Aim of the task:
Please copy every line of the data in which the string "order" appears.

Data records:
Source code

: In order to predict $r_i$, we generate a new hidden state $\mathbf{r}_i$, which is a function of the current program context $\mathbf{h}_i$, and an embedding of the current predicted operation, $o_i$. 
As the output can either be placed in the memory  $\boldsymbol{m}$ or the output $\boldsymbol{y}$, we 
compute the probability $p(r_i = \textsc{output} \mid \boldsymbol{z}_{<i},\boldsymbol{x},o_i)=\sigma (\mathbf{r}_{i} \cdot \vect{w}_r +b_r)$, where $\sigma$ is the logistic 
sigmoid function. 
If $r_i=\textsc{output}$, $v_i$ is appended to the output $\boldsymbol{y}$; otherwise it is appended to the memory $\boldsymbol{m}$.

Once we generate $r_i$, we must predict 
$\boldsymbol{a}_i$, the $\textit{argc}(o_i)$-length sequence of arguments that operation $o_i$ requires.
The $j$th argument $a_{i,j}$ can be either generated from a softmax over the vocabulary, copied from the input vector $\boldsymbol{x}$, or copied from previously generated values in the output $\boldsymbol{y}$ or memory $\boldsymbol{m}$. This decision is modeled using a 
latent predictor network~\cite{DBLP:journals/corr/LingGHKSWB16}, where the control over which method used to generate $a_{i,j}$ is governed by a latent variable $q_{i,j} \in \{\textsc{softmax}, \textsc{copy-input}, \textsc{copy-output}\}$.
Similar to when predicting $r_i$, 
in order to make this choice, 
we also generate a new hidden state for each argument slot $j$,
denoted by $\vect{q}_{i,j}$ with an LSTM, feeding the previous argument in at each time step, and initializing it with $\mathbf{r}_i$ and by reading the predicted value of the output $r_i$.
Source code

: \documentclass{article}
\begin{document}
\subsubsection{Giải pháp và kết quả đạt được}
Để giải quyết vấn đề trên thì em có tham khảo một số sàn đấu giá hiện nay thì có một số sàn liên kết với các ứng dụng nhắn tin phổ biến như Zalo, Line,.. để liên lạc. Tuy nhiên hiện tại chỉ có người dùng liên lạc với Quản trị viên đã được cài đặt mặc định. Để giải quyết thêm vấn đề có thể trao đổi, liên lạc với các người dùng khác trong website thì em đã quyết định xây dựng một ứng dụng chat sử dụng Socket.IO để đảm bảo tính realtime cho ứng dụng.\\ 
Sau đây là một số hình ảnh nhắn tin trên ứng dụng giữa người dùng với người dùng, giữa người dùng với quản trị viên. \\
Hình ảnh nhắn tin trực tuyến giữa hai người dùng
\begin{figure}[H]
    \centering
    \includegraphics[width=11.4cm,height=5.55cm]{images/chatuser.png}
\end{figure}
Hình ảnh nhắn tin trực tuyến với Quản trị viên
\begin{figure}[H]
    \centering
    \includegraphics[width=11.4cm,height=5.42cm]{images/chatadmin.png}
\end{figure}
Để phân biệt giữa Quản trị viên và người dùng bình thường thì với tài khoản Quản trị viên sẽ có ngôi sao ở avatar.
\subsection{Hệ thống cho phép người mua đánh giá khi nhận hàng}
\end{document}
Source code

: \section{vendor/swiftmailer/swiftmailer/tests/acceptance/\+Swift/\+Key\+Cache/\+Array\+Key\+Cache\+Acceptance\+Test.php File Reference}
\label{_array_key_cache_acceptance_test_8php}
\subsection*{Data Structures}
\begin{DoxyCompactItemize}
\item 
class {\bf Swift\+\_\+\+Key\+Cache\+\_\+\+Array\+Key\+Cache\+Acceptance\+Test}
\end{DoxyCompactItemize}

Output for this exercise:
: In order to predict $r_i$, we generate a new hidden state $\mathbf{r}_i$, which is a function of the current program context $\mathbf{h}_i$, and an embedding of the current predicted operation, $o_i$. 
in order to make this choice, 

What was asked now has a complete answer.